Les faits se sont produits cette semaine dans cette commune où elle est propriétaire d’une maison depuis de nombreuses années. Après avoir fait ses courses, Soumaya, Belge de 37 ans, se dépêche pour ranger ses courses afin d’aller chercher rapidement ses enfants à la garderie.

« Un homme dans une berline, peut-être une Opel, s’approche tout près de moi. Il a une cinquantaine d’années. Je lui fais signe de s’écarter. Alors il fait vrombir son moteur et me touche légèrement à la cuisse. Je suis excédée et donne un coup sur le capot avec ma pochette. Il sort alors de sa voiture, on s’insulte mutuellement et on se crache dessus. Il me traite, en français, de ‘sale macaque, sale bougnoule », explique-t-elle au journal.

Selon Soumaya et ses deux soeurs, trois autres hommes s’approchent d’elle et se mettent à frapper la jeune femme. « L’un d’eux, qui conduisait une Austin Mini, m’attrape à la gorge et serre sa main. Pendant ce temps, un autre me donne des coups de poing sur la tête », affirme Soumaya. C’est grâce à l’intervention d’un jeune homme que les coups s’arrêtent et que les quatre agresseurs quittent les lieux avec leurs voitures.

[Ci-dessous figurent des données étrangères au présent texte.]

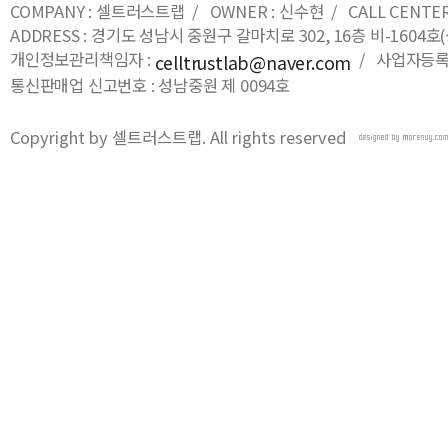
COMPANY : 셀트러스트랩 / OWNER : 신수현 / CALL CENTER : 0
ADDRESS : 경기도 성남시 중원구 갈마치로 302, 16층 비-16
개인정보관리책임자 :
/ 사업자등록번호
celltrustlab@naver.com
통신판매업 신고번호 : 성남중원 제 0094호
Copyright by 셀트러스트랩. All rights reserved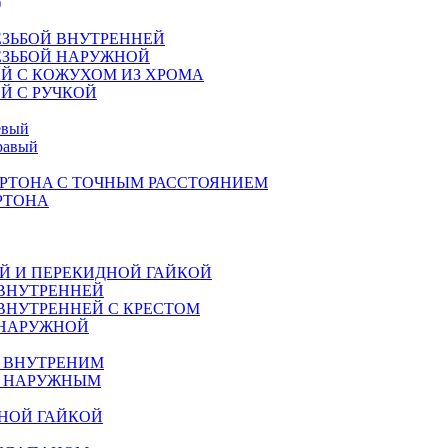
)
ЕЗЬБОЙ ВНУТРЕННЕЙ
ЕЗЬБОЙ НАРУЖНОЙ
Й С КОЖУХОМ ИЗ ХРОМА
Й С РУЧКОЙ
евый
равый
РТОНA С ТОЧНЫМ РАССТОЯНИЕМ
РТОНА
Й И ПЕРЕКИДНОЙ ГАЙКОЙ
 ВНУТРЕННЕЙ
ВНУТРЕННЕЙ С КРЕСТОМ
 НАРУЖНОЙ
М ВНУТРЕНИМ
М НАРУЖНЫМ
НОЙ ГАЙКОЙ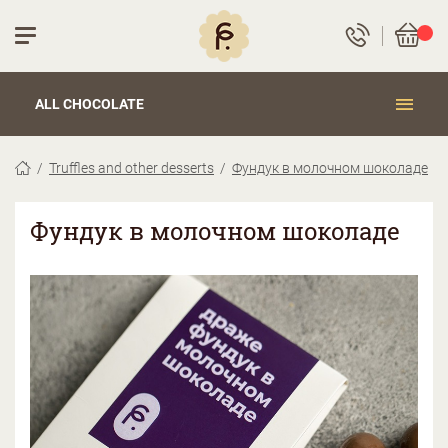
ALL CHOCOLATE
Truffles and other desserts
Фундук в молочном шоколаде
Фундук в молочном шоколаде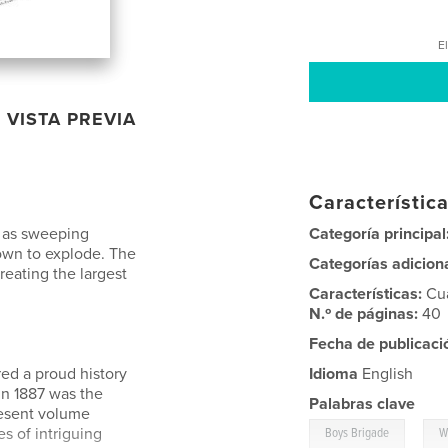
El
VISTA PREVIA
Característica
 as sweeping
Categoría principal
town to explode. The
Categorías adicion
reating the largest
Características:
Cu
N.º de páginas:
40
Fecha de publicaci
ed a proud history
Idioma
English
in 1887 was the
Palabras clave
resent volume
,
es of intriguing
Boys Brigade
W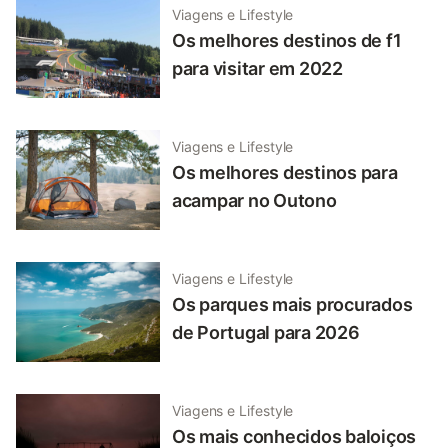
Viagens e Lifestyle
Os melhores destinos de f1
para visitar em 2022
Viagens e Lifestyle
Os melhores destinos para
acampar no Outono
Viagens e Lifestyle
Os parques mais procurados
de Portugal para 2026
Viagens e Lifestyle
Os mais conhecidos baloiços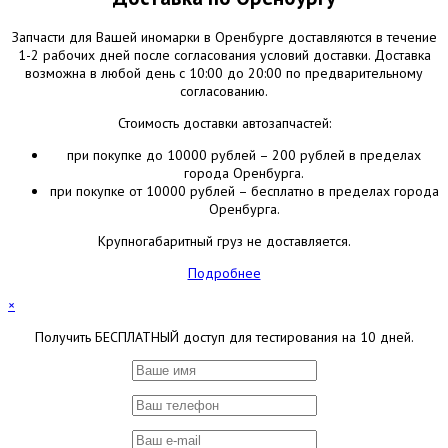
Запчасти для Вашей иномарки в Оренбурге доставляются в течение
1-2 рабочих дней после согласования условий доставки. Доставка
возможна в любой день с 10:00 до 20:00 по предварительному
согласованию.
Стоимость доставки автозапчастей:
при покупке до 10000 рублей – 200 рублей в пределах
города Оренбурга.
при покупке от 10000 рублей – бесплатно в пределах города
Оренбурга.
Крупногабаритный груз не доставляется.
Подробнее
×
Получить БЕСПЛАТНЫЙ доступ для тестирования на 10 дней.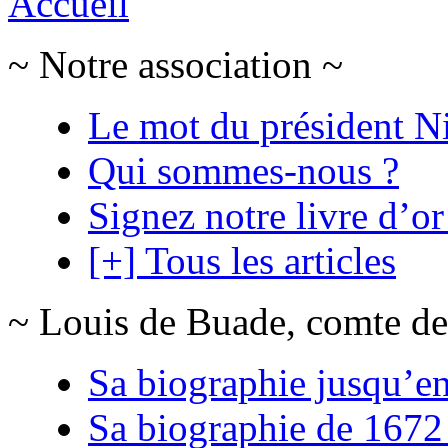
Accueil
~ Notre association ~
Le mot du président N
Qui sommes-nous ?
Signez notre livre d’or
[+] Tous les articles
~ Louis de Buade, comte de
Sa biographie jusqu’e
Sa biographie de 1672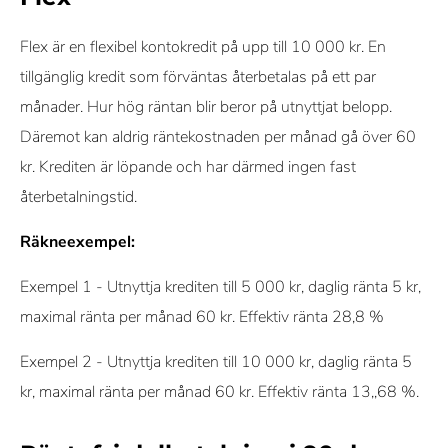
Flex är en flexibel kontokredit på upp till 10 000 kr. En
tillgänglig kredit som förväntas återbetalas på ett par
månader. Hur hög räntan blir beror på utnyttjat belopp.
Däremot kan aldrig räntekostnaden per månad gå över 60
kr. Krediten är löpande och har därmed ingen fast
återbetalningstid.
Räkneexempel:
Exempel 1 - Utnyttja krediten till 5 000 kr, daglig ränta 5 kr,
maximal ränta per månad 60 kr. Effektiv ränta 28,8 %
Exempel 2 - Utnyttja krediten till 10 000 kr, daglig ränta 5
kr, maximal ränta per månad 60 kr. Effektiv ränta 13,,68 %.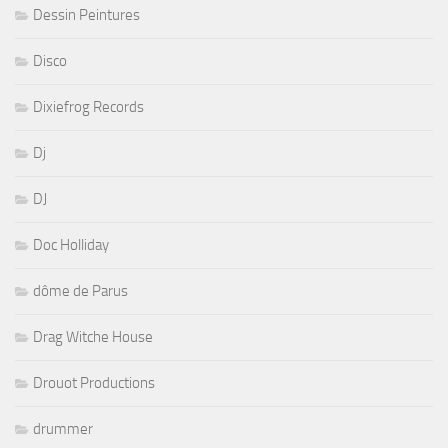
Dessin Peintures
Disco
Dixiefrog Records
Dj
DJ
Doc Holliday
dôme de Parus
Drag Witche House
Drouot Productions
drummer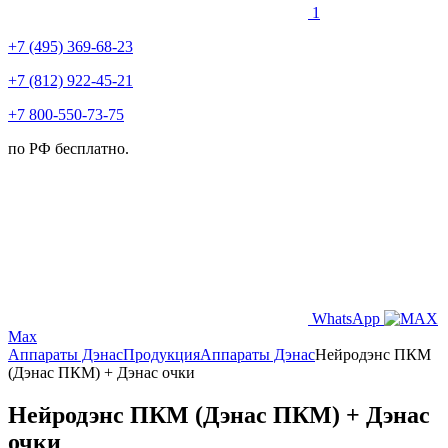
1
+7 (495) 369-68-23
+7 (812) 922-45-21
+7 800-550-73-75
по РФ бесплатно.
WhatsApp
Max
Аппараты Дэнас
Продукция
Аппараты Дэнас
Нейродэнс ПКМ
(Дэнас ПКМ) + Дэнас очки
Нейродэнс ПКМ (Дэнас ПКМ) + Дэнас
очки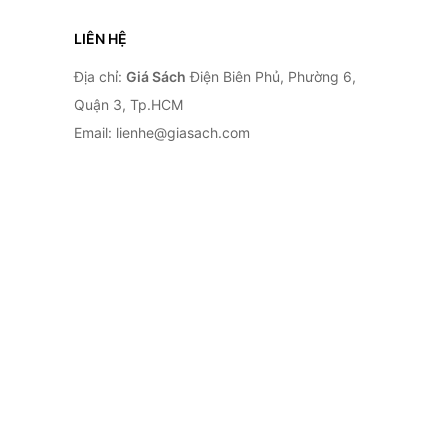
LIÊN HỆ
Địa chỉ:
Giá Sách
Điện Biên Phủ, Phường 6,
Quận 3, Tp.HCM
Email: lienhe@giasach.com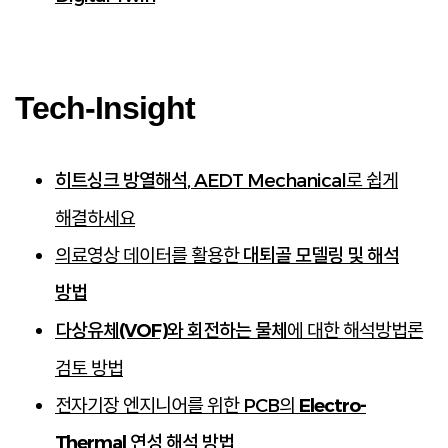
Tech-Insight
, AEDT Mechanical로 쉽게
히트싱크 방열해석
해결하세요
의료영상 데이터를 활용한
대퇴골 모델링 및 해석
방법
에 대한 해석방법론
다상유체(VOF)와 회전하는 물체
검토 방법
전자기장 엔지니어를 위한 PCB의
Electro-
Thermal 연성 해석 방법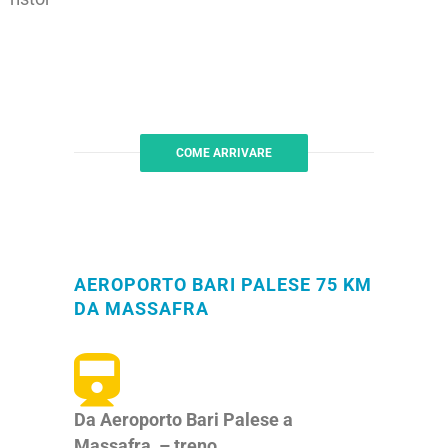
COME ARRIVARE
AEROPORTO BARI PALESE 75 KM
DA MASSAFRA
Da Aeroporto Bari Palese a
Massafra – treno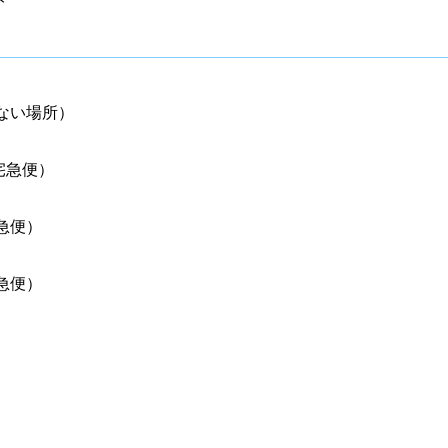
ト
ない場所）
宅急便）
急便）
急便）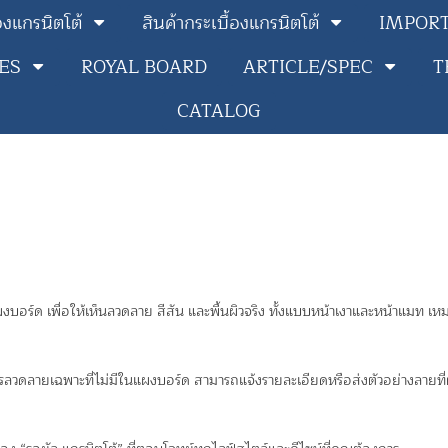
้องแกรนิตโต้
สินค้ากระเบื้องแกรนิตโต้
IMPOR
IES
ROYAL BOARD
ARTICLE/SPEC
T
CATALOG
อร์ด เพื่อให้เห็นลวดลาย สีสัน และพื้นผิวจริง ทั้งแบบหน้าเงาและหน้าแมท เห
ารลวดลายเฉพาะที่ไม่มีในแผงบอร์ด สามารถแจ้งรายละเอียดหรือส่งตัวอย่างลายที่ต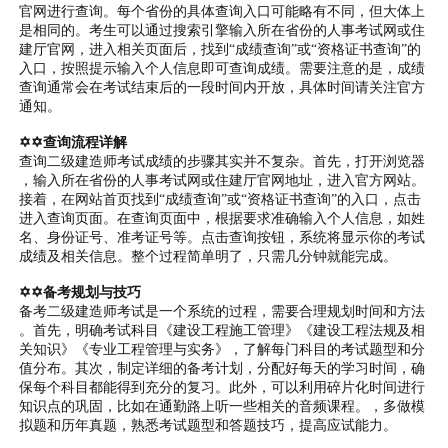
官网进行查询。每个省份的具体查询入口可能略有不同，但大体上
是相同的。考生可以通过搜索引擎输入所在省份的人事考试网或住
建厅官网，进入相关页面后，找到“成绩查询”或“资格证书查询”的
入口，按照提示输入个人信息即可查询成绩。需要注意的是，成绩
查询通常会在考试结束后的一段时间内开放，具体时间请关注官方
通知。
✡✡查询流程详解
查询二级建造师考试成绩的步骤其实并不复杂。首先，打开浏览器
，输入所在省份的人事考试网或住建厅官网地址，进入官方网站。
接着，在网站首页找到“成绩查询”或“资格证书查询”的入口，点击
进入查询页面。在查询页面中，根据要求准确输入个人信息，如姓
名、身份证号、准考证号等。点击查询按钮，系统将显示你的考试
成绩及相关信息。整个过程简单明了，只需几分钟就能完成。
✡✡备考规划与技巧
备考二级建造师考试是一个系统的过程，需要合理规划时间和方法
。首先，明确考试科目《建设工程施工管理》《建设工程法规及相
关知识》《专业工程管理与实务》，了解每门科目的考试题型和分
值分布。其次，制定详细的备考计划，分配好每天的学习时间，确
保每个科目都能得到充分的复习。此外，可以利用碎片化时间进行
知识点的巩固，比如在通勤路上听一些相关的音频课程。，多做模
拟题和历年真题，熟悉考试题型和答题技巧，提高应试能力。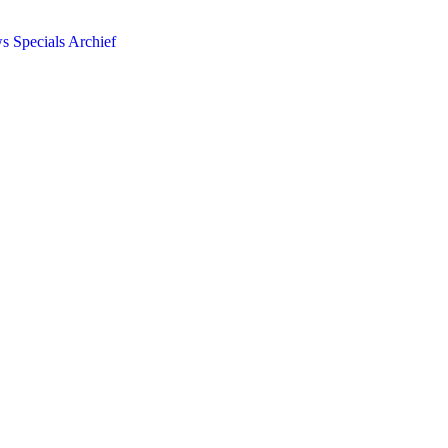
ws
Specials
Archief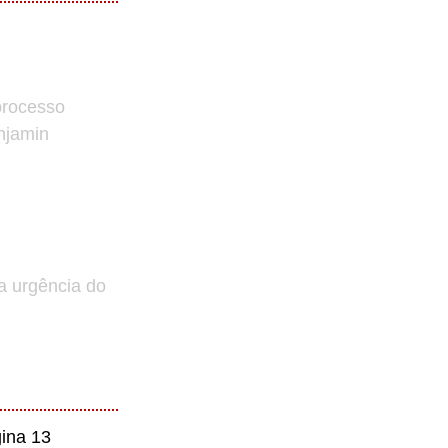
processo
enjamin
a urgência do
ina 13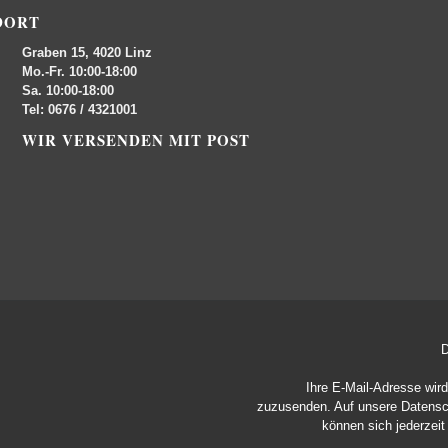
DORT
Graben 15, 4020 Linz
Mo.-Fr. 10:00-18:00
Sa. 10:00-18:00
Tel: 0676 / 4321001
WIR VERSENDEN MIT POST
D
Ihre E-Mail-Adresse wir
zuzusenden. Auf unsere
Datensc
können sich jederzei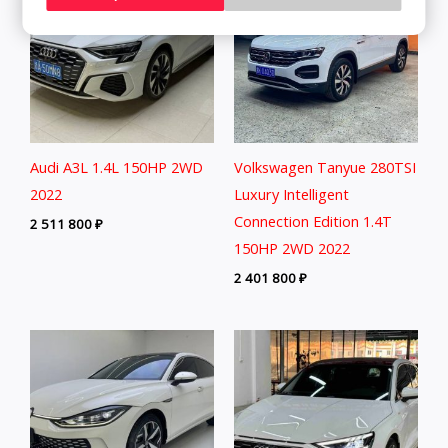
Audi A3L 1.4L 150HP 2WD
Volkswagen Tanyue 280TSI
2022
Luxury Intelligent
Connection Edition 1.4T
2 511 800
₽
150HP 2WD 2022
2 401 800
₽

Pour la victime, cette agression est liée aux attentats de Bruxelles, même si aucun des agresseurs n’en a fait mention. « Maintenant, avec un foulard, vous êtes une terroriste. On est tous en train de payer parce que des cons ont commis des crimes. Je veux appeler au calme et à la non-violence », déplore-t-elle.

Une plainte a été déposée auprès de la police alors que la victime s’est vu prescrire une incapacité de travail de 7 jours.